Freshwater: No Clear Indication? - the Panda’s Thumb
One of the claims in John Freshwater’s appeal to the Ohio Supreme Court is that he was “…not provided any clear indication as to the kinds of materials or teaching methods which are unacceptable…”. That is, no one told poor John what he couldn’t teach by way of alternatives. I spend a little time looking for evidence that he was in fact given guidance with respect to material inappropriate for use in his 8th grade science classroom. It turns out that there’s a fair amount of evidence that on a number of occasions Freshwater was specifically instructed that creationist and intelligent design material was not appropriate. I’ll mention a few salient occasions here that took me less than 30 minutes to find. Note that they’re from sworn testimony in the administrative hearing, the basis for the original resolution to terminate Freshwater’s employment as a middle school science teacher.
First, of course, there’s Freshwater’s 2002-2003 proposal that the Mt. Vernon district adopt the Intelligent Design Network’s Objective Origins Science Policy, and to add “critically analyze evolution” language to the district’s science curriculum.
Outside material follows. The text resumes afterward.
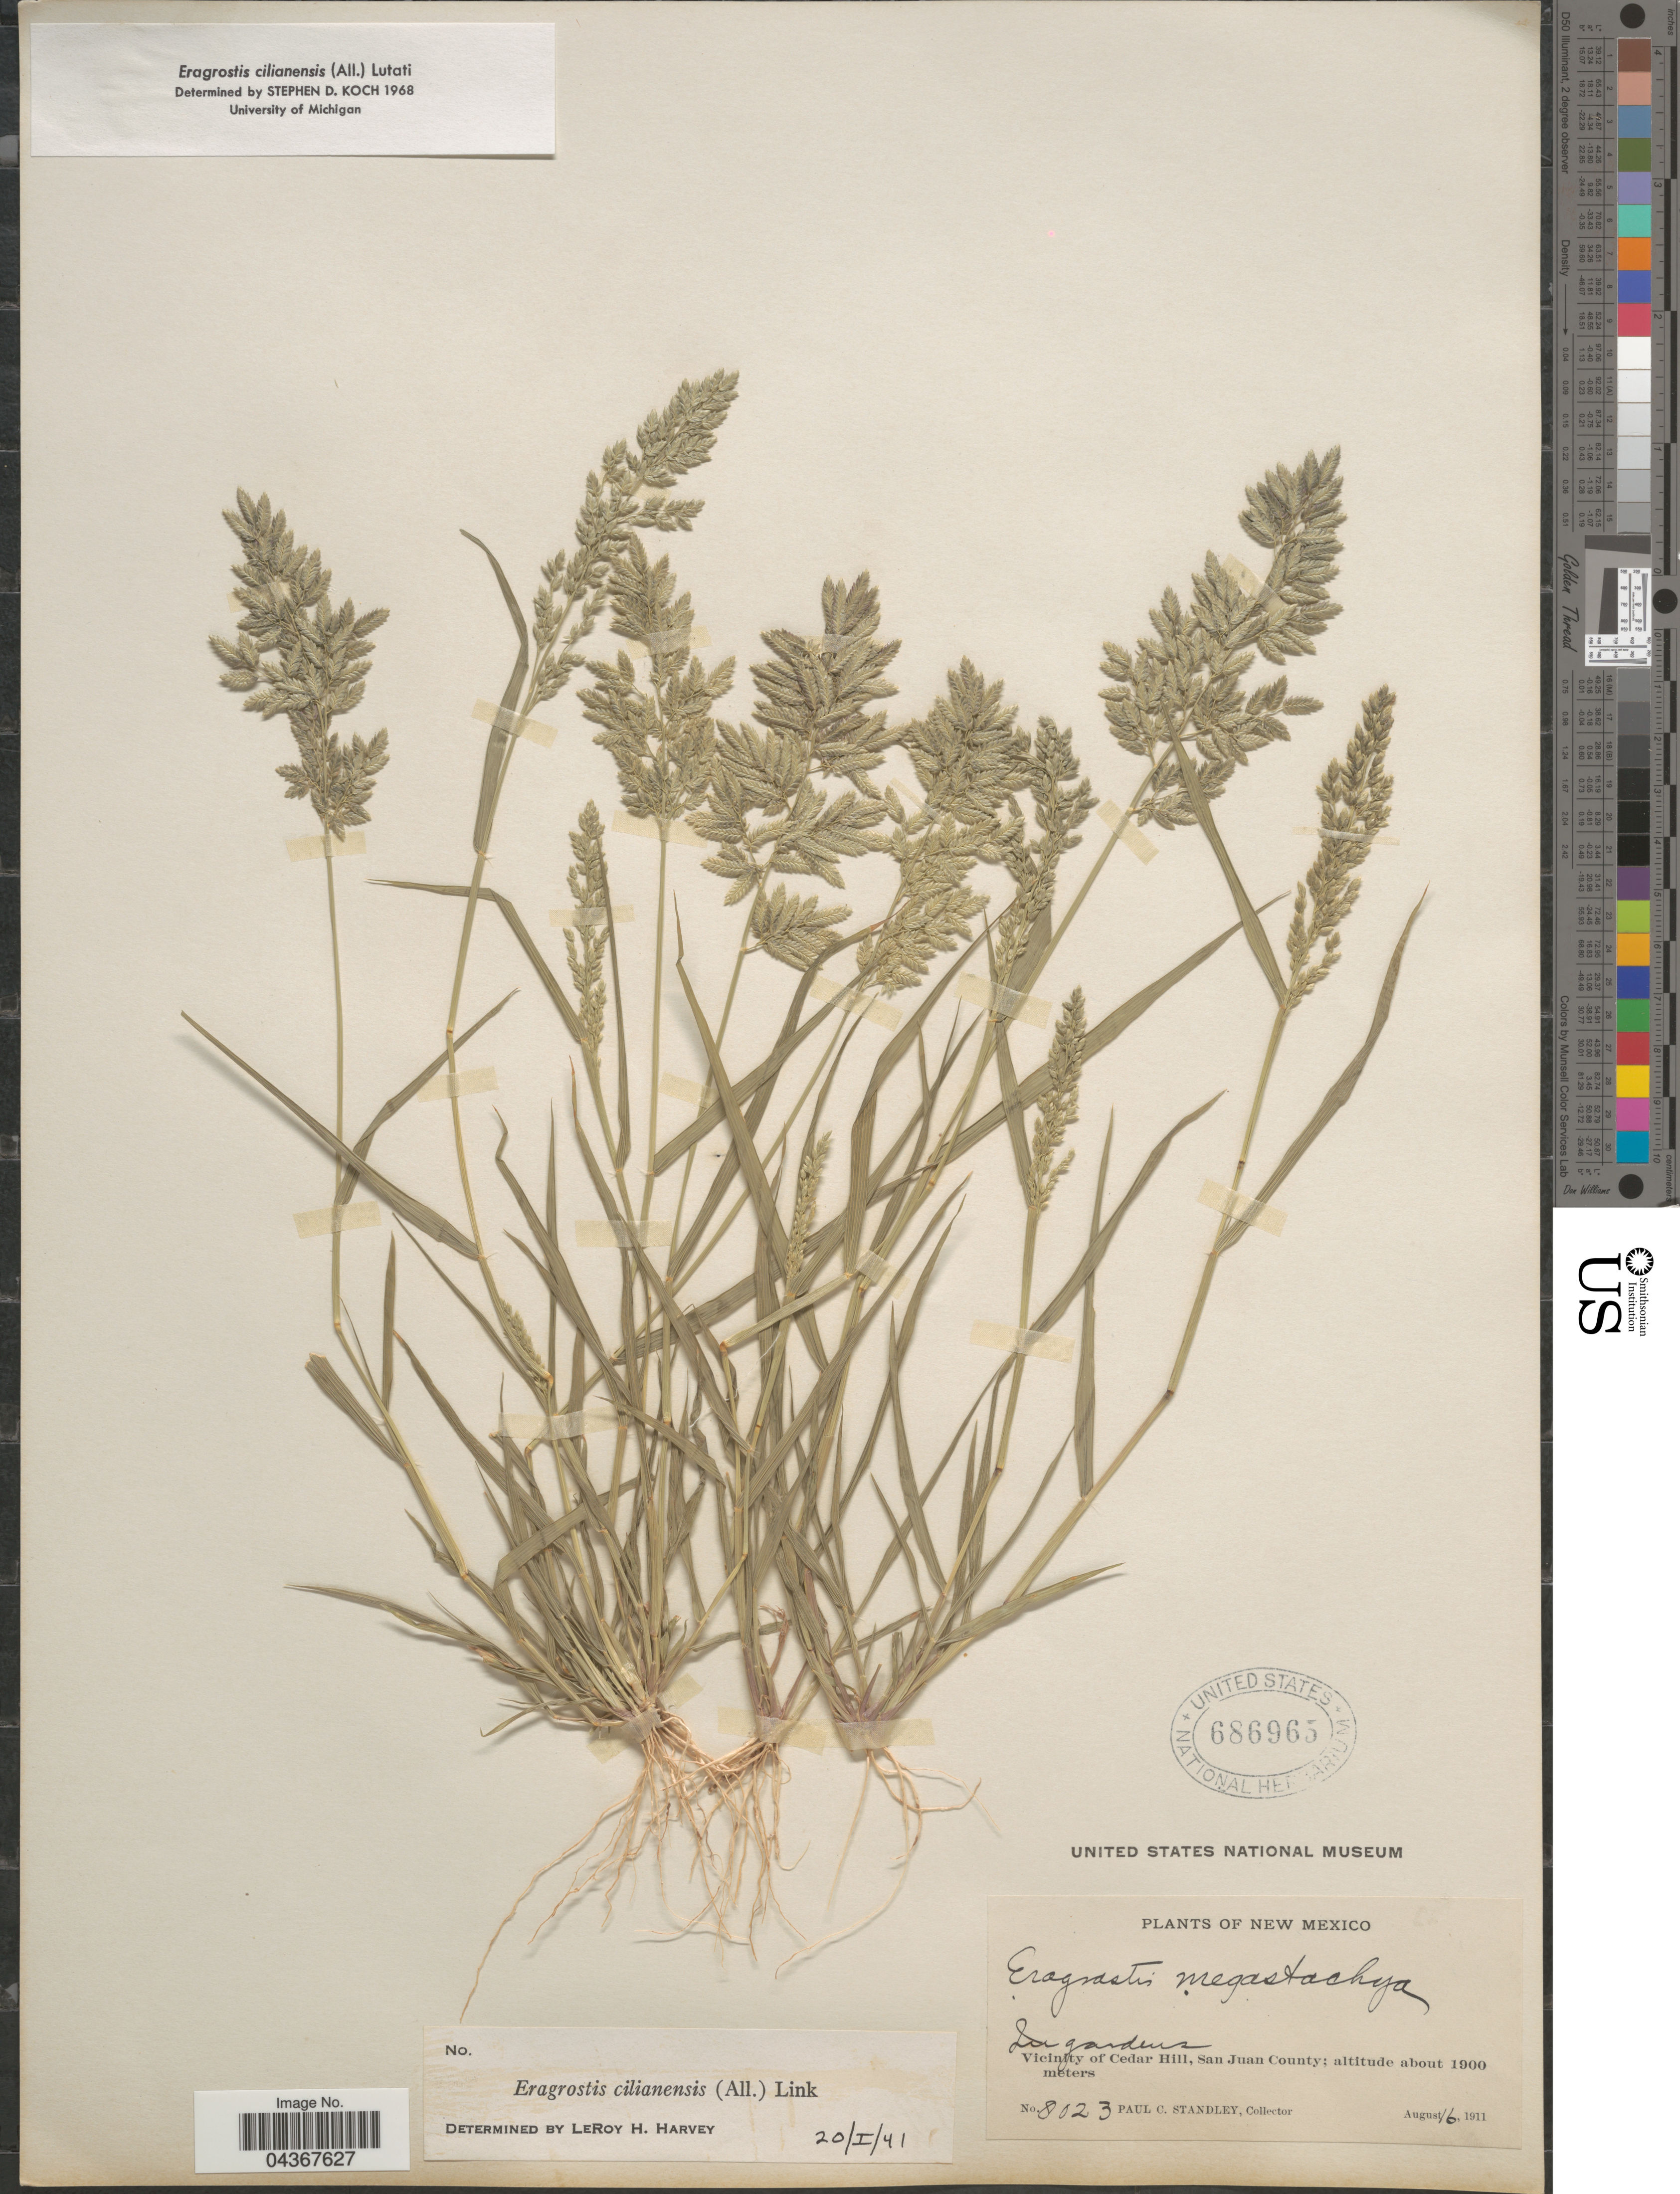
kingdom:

In support of his proposal Freshwater offered Jonathan Wells’ Survival of the Fakest, originally published in that distinguished science journal The American Spectator (actually a conservative commentary rag). He also distributed Wells’ Ten questions to ask your biology teacher about evolution, and among those who spoke to the BOE in support of his proposal was young earth creationist Georgia Purdom, then an assistant professor at Mt. Vernon Nazarene University, now a full-time employee of Answers in Genesis.
Freshwater’s proposal was rejected by the District’s Science Curriculum Committee and then by the Board of Education. That looks like a clear indication to me.